EXERCISE DIRECTIONS:
Substitute "shows" for every occurrence of "performances" in the data below. Leave all other text unchanged.

━━ INPUT FOR THIS TASK

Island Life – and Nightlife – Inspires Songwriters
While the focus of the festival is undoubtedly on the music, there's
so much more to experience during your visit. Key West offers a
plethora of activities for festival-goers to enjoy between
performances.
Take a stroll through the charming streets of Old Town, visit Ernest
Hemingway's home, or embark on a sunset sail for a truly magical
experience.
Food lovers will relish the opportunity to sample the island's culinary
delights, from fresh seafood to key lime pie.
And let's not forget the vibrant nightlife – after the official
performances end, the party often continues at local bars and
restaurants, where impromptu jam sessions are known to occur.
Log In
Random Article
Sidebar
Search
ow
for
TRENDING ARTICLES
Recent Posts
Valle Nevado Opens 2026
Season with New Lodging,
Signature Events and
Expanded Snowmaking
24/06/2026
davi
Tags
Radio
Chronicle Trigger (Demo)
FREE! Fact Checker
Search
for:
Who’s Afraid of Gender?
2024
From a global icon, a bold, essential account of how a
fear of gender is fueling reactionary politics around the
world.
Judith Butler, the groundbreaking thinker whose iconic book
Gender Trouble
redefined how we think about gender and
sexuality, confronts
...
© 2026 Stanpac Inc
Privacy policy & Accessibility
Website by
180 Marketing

━━━━

OUTPUT FOR THIS TASK:
Island Life – and Nightlife – Inspires Songwriters
While the focus of the festival is undoubtedly on the music, there's
so much more to experience during your visit. Key West offers a
plethora of activities for festival-goers to enjoy between
shows.
Take a stroll through the charming streets of Old Town, visit Ernest
Hemingway's home, or embark on a sunset sail for a truly magical
experience.
Food lovers will relish the opportunity to sample the island's culinary
delights, from fresh seafood to key lime pie.
And let's not forget the vibrant nightlife – after the official
shows end, the party often continues at local bars and
restaurants, where impromptu jam sessions are known to occur.
Log In
Random Article
Sidebar
Search
ow
for
TRENDING ARTICLES
Recent Posts
Valle Nevado Opens 2026
Season with New Lodging,
Signature Events and
Expanded Snowmaking
24/06/2026
davi
Tags
Radio
Chronicle Trigger (Demo)
FREE! Fact Checker
Search
for:
Who’s Afraid of Gender?
2024
From a global icon, a bold, essential account of how a
fear of gender is fueling reactionary politics around the
world.
Judith Butler, the groundbreaking thinker whose iconic book
Gender Trouble
redefined how we think about gender and
sexuality, confronts
...
© 2026 Stanpac Inc
Privacy policy & Accessibility
Website by
180 Marketing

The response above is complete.